The earliest known Commandant, of Fatehgarh Fort, was Lt Col Gervase Pennington. He was at Fatehgarh from 1784 to 1786. Another Commander, of whom a tale is told, was Lt Col James Gordon. It had been foretold by a fortune teller that he would die in his first action, and it so happened that for a long period of his service he was employed in arsenals in lower Bengal. In 1802 he was commanding the artillery at Fatehgarh and in the winter of that year Lord Lake decided to reduce several strongholds near this district. Lt Col Gordon was detailed with the Fatehgarh artillery to bombard these mud forts and after having survived at the action of BIJIGARH he was accidentally killed by explosion in the magazine, while inspecting stores of captured ammunition.

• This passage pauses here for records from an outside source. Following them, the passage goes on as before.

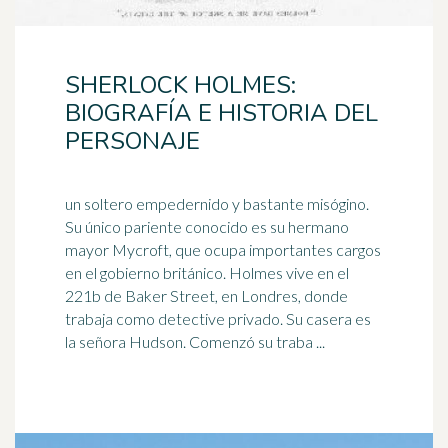
SHERLOCK HOLMES:
BIOGRAFÍA E HISTORIA DEL
PERSONAJE
un soltero empedernido y bastante misógino.
Su único pariente conocido es su hermano
mayor Mycroft, que ocupa importantes cargos
en el gobierno británico. Holmes
vive
en el
221b de Baker Street, en Londres, donde
trabaja como detective privado. Su casera es
la señora Hudson. Comenzó su traba ...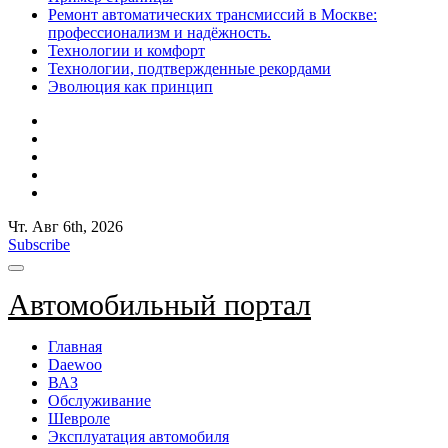
Ремонт автоматических трансмиссий в Москве:
профессионализм и надёжность.
Технологии и комфорт
Технологии, подтвержденные рекордами
Эволюция как принцип
Чт. Авг 6th, 2026
Subscribe
Автомобильный портал
Главная
Daewoo
ВАЗ
Обслуживание
Шевроле
Эксплуатация автомобиля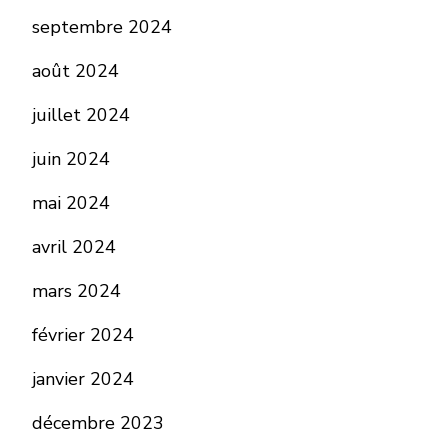
septembre 2024
août 2024
juillet 2024
juin 2024
mai 2024
avril 2024
mars 2024
février 2024
janvier 2024
décembre 2023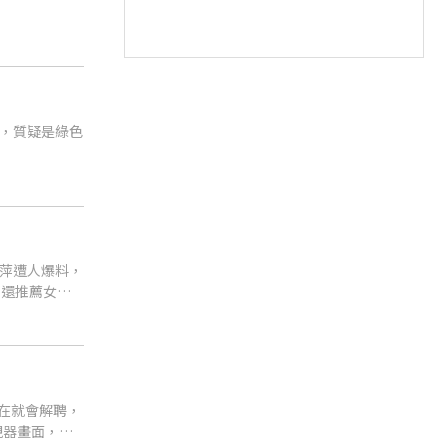
，質疑是綠色
萍遭人爆料，
，還推薦女兒
在就會解聘，
視器畫面，這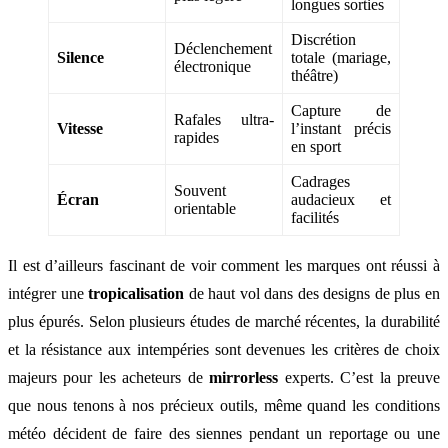
longues sorties
Discrétion
Déclenchement
Silence
totale (mariage,
électronique
théâtre)
Capture de
Rafales ultra-
Vitesse
l’instant précis
rapides
en sport
Cadrages
Souvent
Écran
audacieux et
orientable
facilités
Il est d’ailleurs fascinant de voir comment les marques ont réussi à
intégrer une
tropicalisation
de haut vol dans des designs de plus en
plus épurés. Selon plusieurs études de marché récentes, la durabilité
et la résistance aux intempéries sont devenues les critères de choix
majeurs pour les acheteurs de
mirrorless
experts. C’est la preuve
que nous tenons à nos précieux outils, même quand les conditions
météo décident de faire des siennes pendant un reportage ou une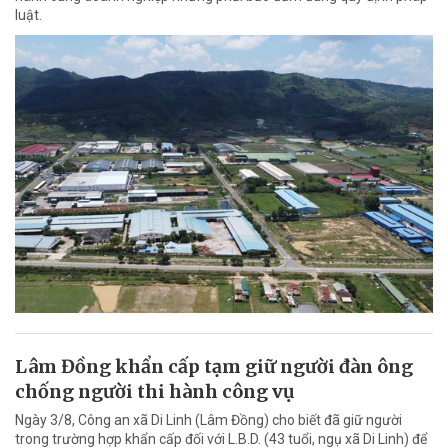
luật.
Lâm Đồng khẩn cấp tạm giữ người đàn ông
chống người thi hành công vụ
Ngày 3/8, Công an xã Di Linh (Lâm Đồng) cho biết đã giữ người
trong trường hợp khẩn cấp đối với L.B.D. (43 tuổi, ngụ xã Di Linh) để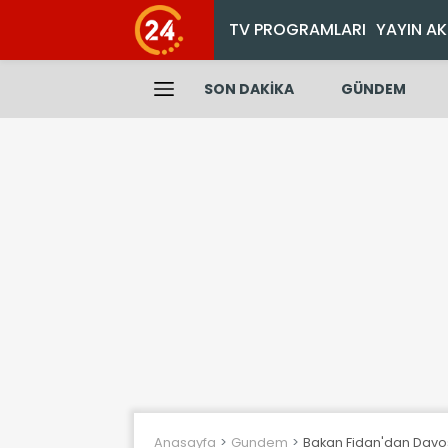
TV PROGRAMLARI
YAYIN AK
SON DAKİKA
GÜNDEM
Anasayfa
Gundem
Bakan Fidan'dan Davos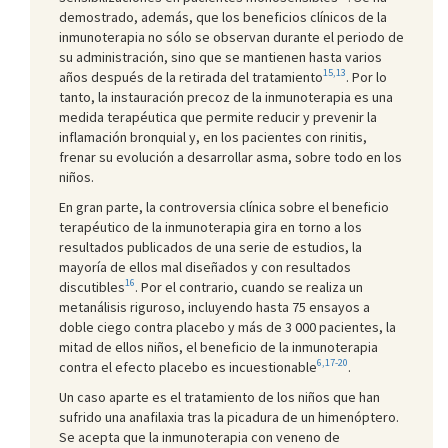
demostrado, además, que los beneficios clínicos de la
inmunoterapia no sólo se observan durante el periodo de
su administración, sino que se mantienen hasta varios
15,13
años después de la retirada del tratamiento
. Por lo
tanto, la instauración precoz de la inmunoterapia es una
medida terapéutica que permite reducir y prevenir la
inflamación bronquial y, en los pacientes con rinitis,
frenar su evolución a desarrollar asma, sobre todo en los
niños.
En gran parte, la controversia clínica sobre el beneficio
terapéutico de la inmunoterapia gira en torno a los
resultados publicados de una serie de estudios, la
mayoría de ellos mal diseñados y con resultados
16
discutibles
. Por el contrario, cuando se realiza un
metanálisis riguroso, incluyendo hasta 75 ensayos a
doble ciego contra placebo y más de 3 000 pacientes, la
mitad de ellos niños, el beneficio de la inmunoterapia
6,17-20
contra el efecto placebo es incuestionable
.
Un caso aparte es el tratamiento de los niños que han
sufrido una anafilaxia tras la picadura de un himenóptero.
Se acepta que la inmunoterapia con veneno de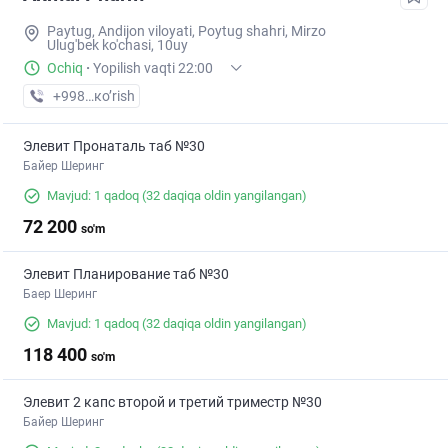
Paytug, Andijon viloyati, Poytug shahri, Mirzo
Ulug'bek ko'chasi, 10uy
Ochiq
·
Yopilish vaqti 22:00
+998 (90) XXX-XX-XX
кo’rish
Элевит Пронаталь таб №30
Байер Шеринг
Mavjud: 1 qadoq
(32 daqiqa oldin yangilangan)
72 200
so'm
Элевит Планирование таб №30
Баер Шеринг
Mavjud: 1 qadoq
(32 daqiqa oldin yangilangan)
118 400
so'm
Элевит 2 капс второй и третий триместр №30
Байер Шеринг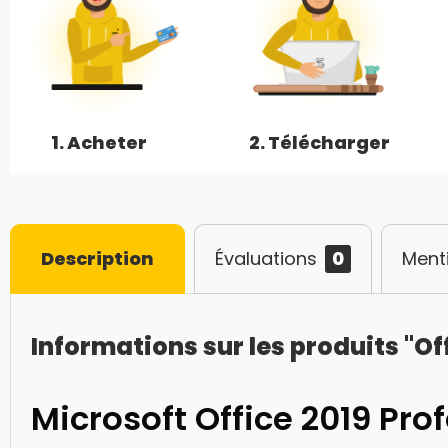
1. Acheter
2. Télécharger
Description
Évaluations
0
Ment
Informations sur les produits "Of
Microsoft Office 2019 Pro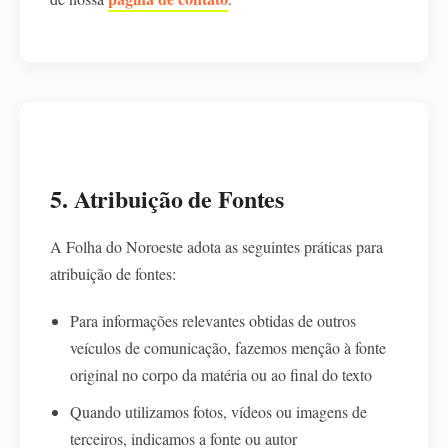
5. Atribuição de Fontes
A Folha do Noroeste adota as seguintes práticas para
atribuição de fontes:
Para informações relevantes obtidas de outros
veículos de comunicação, fazemos menção à fonte
original no corpo da matéria ou ao final do texto
Quando utilizamos fotos, vídeos ou imagens de
terceiros, indicamos a fonte ou autor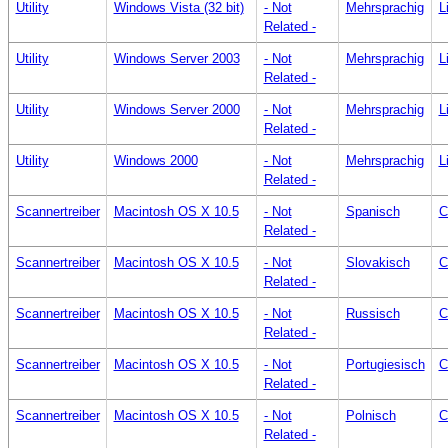
Utility
Windows Vista (32 bit)
- Not
Mehrsprachig
L
Related -
Utility
Windows Server 2003
- Not
Mehrsprachig
L
Related -
Utility
Windows Server 2000
- Not
Mehrsprachig
L
Related -
Utility
Windows 2000
- Not
Mehrsprachig
L
Related -
Scannertreiber
Macintosh OS X 10.5
- Not
Spanisch
C
Related -
Scannertreiber
Macintosh OS X 10.5
- Not
Slovakisch
C
Related -
Scannertreiber
Macintosh OS X 10.5
- Not
Russisch
C
Related -
Scannertreiber
Macintosh OS X 10.5
- Not
Portugiesisch
C
Related -
Scannertreiber
Macintosh OS X 10.5
- Not
Polnisch
C
Related -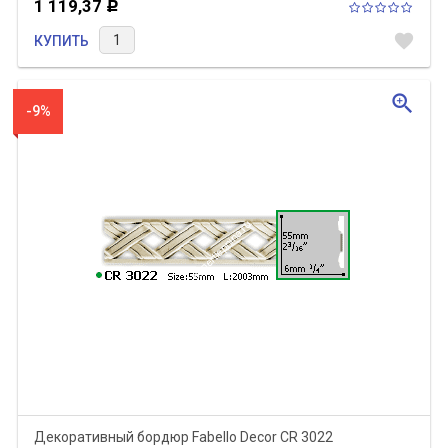
1 119,37
Р
favorite
КУПИТЬ
zoom_in
-9%
Декоративный бордюр Fabello Decor CR 3022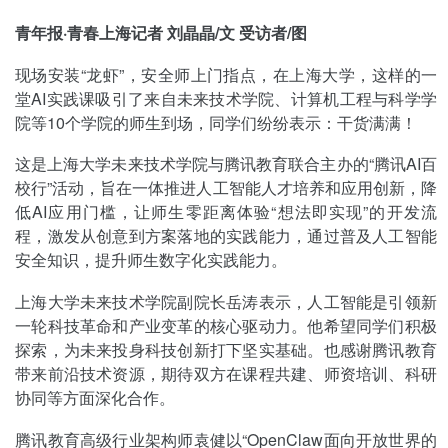
青年报·青春上海记者 刘晶晶/文 受访者/图
现场安装“龙虾”，安全师上门指点，在上海大学，这样的一
堂AI实践课吸引了来自未来技术学院、计算机工程与科学学
院等10个学院的师生到场，同学们纷纷表示：干货满满！
这是上海大学未来技术学院与腾讯教育联合主办的“腾讯AI百
校行”活动，旨在一体推进人工智能人才培养和应用创新，降
低AI应用门槛，让师生零距离体验“想法即实现”的开发流
程，激发从创意到方案落地的实践能力，通过普及人工智能
安全知识，提升师生数字化实践能力。
上海大学未来技术学院副院长岳涛表示，人工智能是引领新
一轮科技革命和产业变革的核心驱动力。他希望同学们积极
探索，为未来投身科技创新打下坚实基础。也感谢腾讯教育
带来前沿技术资源，期待双方在课程共建、师资培训、科研
协同等方面深化合作。
腾讯教育高级行业架构师袁健以“OpenClaw面向开放世界的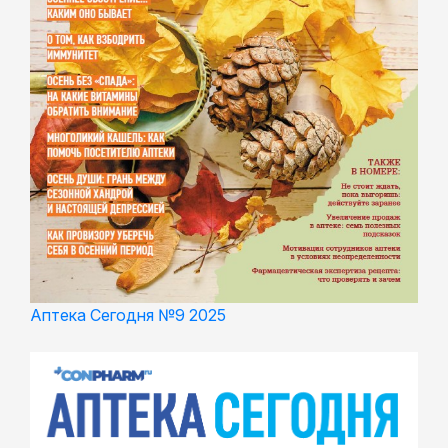
Аптека Сегодня №9 2025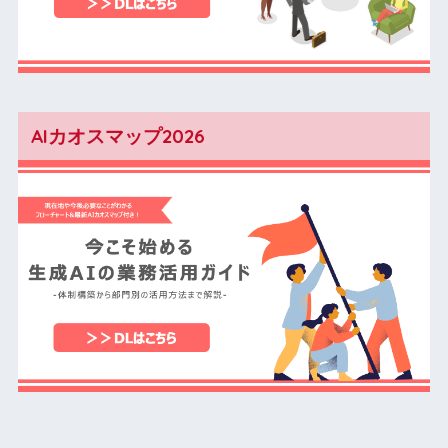
AIカオスマップ2026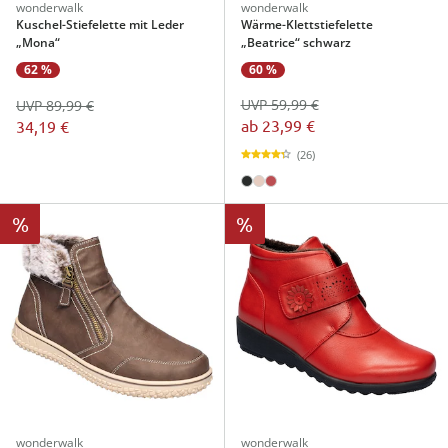
wonderwalk
wonderwalk
Kuschel-Stiefelette mit Leder
Wärme-Klettstiefelette
„Mona“
„Beatrice“ schwarz
60 %
62 %
UVP 59,99 €
UVP 89,99 €
ab
23,99 €
34,19 €
(26)
%
%
wonderwalk
wonderwalk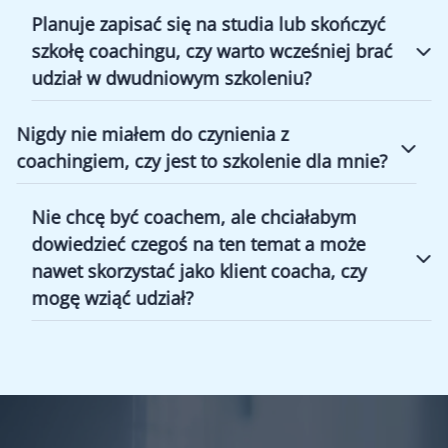
Planuje zapisać się na studia lub skończyć
szkołę coachingu, czy warto wcześniej brać
udział w dwudniowym szkoleniu?
Nigdy nie miałem do czynienia z
coachingiem, czy jest to szkolenie dla mnie?
Nie chcę być coachem, ale chciałabym
dowiedzieć czegoś na ten temat a może
nawet skorzystać jako klient coacha, czy
mogę wziąć udział?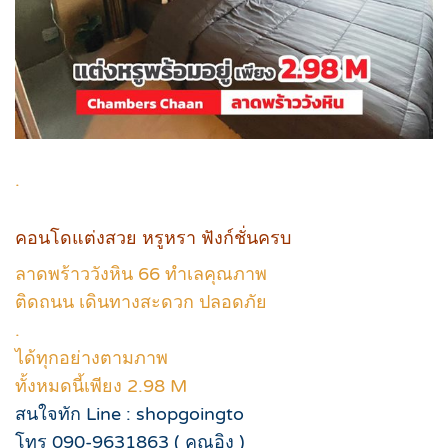
.
คอนโดแต่งสวย หรูหรา ฟังก์ชั่นครบ
ลาดพร้าววังหิน 66 ทำเลคุณภาพ
ติดถนน เดินทางสะดวก ปลอดภัย
.
ได้ทุกอย่างตามภาพ
ทั้งหมดนี้เพียง 2.98 M
สนใจทัก Line : shopgoingto
โทร 090-9631863 ( คุณอิง )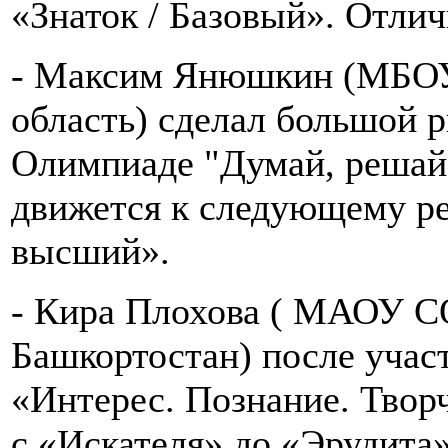
«Знаток / Базовый». Отлич
- Максим Янюшкин (МБОУ
область) сделал большой р
Олимпиаде "Думай, решай,
движется к следующему ре
высший».
- Кира Плохова ( МАОУ С
Башкортостан) после учас
«Интерес. Познание. Твор
с «Искателя» до «Эрудита»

On the other side of the road to the area of the Maude lines, there was a bungalow next to that of the Sudder Line Sahib inhabited by Mrs S Clark, the wife of a deputy collector. In 1824 adjoining her house she built a mosque, which stood up till the Mutiny, but disappeared in wholesale demolitions afterwards.

Kasim Bagh

Half a mile south west of the Fort is Kasim Bagh and its old cemetery, now hidden behind the Rajput Regimental Centre lines. The debris of the mined tomb of Kasim Banga still remains, and it is from this tomb that the name of the area is derived. Kasim was the father-in-law of Nawab Mohammad the founder of the city. Kasim was killed on this spot by Hindu robbers of the Bamtela tribe, and it was his murder which served as a pretext for Nawab Mohammad to seize the Bamtela lands and build the city upon that land. Kasim Bagh is the area to the west of the cemetery, at present containing a small dilapidated bungalow, which forty years ago served as an Indian Infantry Hospital. Prior to the Mutiny, Kasim Bagh was outside the cantonment and consisted of a grove surrounded by a wall, and a compound with a house, were houses and other appurtenances.